ADD COMMENT • link 18 months ago by Freddie • 0

score 1 · Answer 1 · 2023-08-28

If you are only looking to get coverage then use mosdepth (LINK).

I think its something to do with my .fasta file

Correct. Fasta file requires a header (it can be anything but it can't be a blank line following > like you show above)

So change

>
GGGCGGCGACCTCGCGGGTTTTCGCTATTTATGAAAATTTTCCGGTTTAAGGCGTTTCCGTTCTTCTTCG
TCATAACTTAATGTTTTTATTTAAAATACCCTCTGAAAAGAAAGGAAACGACAGGTGCTGAAAGCGAGGC
TTTTTGGCCTCTGTCGTTTCCTTTCTCTGTTTTTGTCCGTGGAATGAACAATGGAAGTCAACAAAAAGCA
GCTGGCTGACATTTTCGGTGCGAGTATCCGTACCATTCAGAACTGGCAGGAACAGGGAATGCCCGTTCTG

to

>My_sequence (or anything else)
GGGCGGCGACCTCGCGGGTTTTCGCTATTTATGAAAATTTTCCGGTTTAAGGCGTTTCCGTTCTTCTTCG
TCATAACTTAATGTTTTTATTTAAAATACCCTCTGAAAAGAAAGGAAACGACAGGTGCTGAAAGCGAGGC
TTTTTGGCCTCTGTCGTTTCCTTTCTCTGTTTTTGTCCGTGGAATGAACAATGGAAGTCAACAAAAAGCA
GCTGGCTGACATTTTCGGTGCGAGTATCCGTACCATTCAGAACTGGCAGGAACAGGGAATGCCCGTTCTG

If you used this reference file to create indexes for bowtie2 and align the data, then you may end up having to redo the analysis. With an empty fasta header many of the tools downstream will not work right.

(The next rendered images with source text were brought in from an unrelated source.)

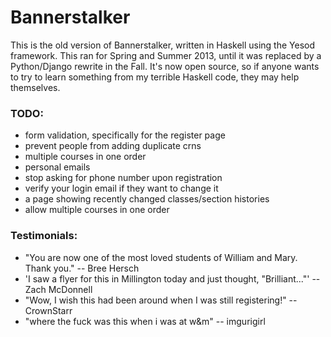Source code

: Bannerstalker
=============

This is the old version of Bannerstalker, written in Haskell using the Yesod framework.
This ran for Spring and Summer 2013, until it was replaced by a Python/Django rewrite in the Fall.
It's now open source, so if anyone wants to try to learn something from my terrible Haskell code,
they may help themselves.

### TODO:

* form validation, specifically for the register page
* prevent people from adding duplicate crns
* multiple courses in one order
* personal emails
* stop asking for phone number upon registration
* verify your login email if they want to change it
* a page showing recently changed classes/section histories
* allow multiple courses in one order

### Testimonials:

* "You are now one of the most loved students of William and Mary. Thank you." -- Bree Hersch
* 'I saw a flyer for this in Millington today and just thought, "Brilliant..."' -- Zach McDonnell
* "Wow, I wish this had been around when I was still registering!" -- CrownStarr
* "where the fuck was this when i was at w&m" -- imgurigirl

score 1 · Answer 2 · 2023-08-28

You are missing ACCESSION i.e. fasta header. You can change this

>
GGGCGGCGACCTCGCGGGTTTTCGCTATTTATGAAAATTTTCCGGTTTAAGGCGTTTCCGTTCTTCTTCG
TCATAACTTAATGTTTTTATTTAAAATACCCTCTGAAAAGAAAGGAAACGACAGGTGCTGAAAGCGAGGC
TTTTTGGCCTCTGTCGTTTCCTTTCTCTGTTTTTGTCCGTGGAATGAACAATGGAAGTCAACAAAAAGCA
GCTGGCTGACATTTTCGGTGCGAGTATCCGTACCATTCAGAACTGGCAGGAACAGGGAATGCCCGTTCTG
CGAGGCGGTGGCAAGGGTAATGAGGTGCTTTATGACTCTGCCGCCGTCATAAAATGGTATGCCGAAAGGG... and so on.

into this-

>lambdaX
GGGCGGCGACCTCGCGGGTTTTCGCTATTTATGAAAATTTTCCGGTTTAAGGCGTTTCCGTTCTTCTTCG
TCATAACTTAATGTTTTTATTTAAAATACCCTCTGAAAAGAAAGGAAACGACAGGTGCTGAAAGCGAGGC
TTTTTGGCCTCTGTCGTTTCCTTTCTCTGTTTTTGTCCGTGGAATGAACAATGGAAGTCAACAAAAAGCA
GCTGGCTGACATTTTCGGTGCGAGTATCCGTACCATTCAGAACTGGCAGGAACAGGGAATGCCCGTTCTG
CGAGGCGGTGGCAAGGGTAATGAGGTGCTTTATGACTCTGCCGCCGTCATAAAATGGTATGCCGAAAGGG... and so on.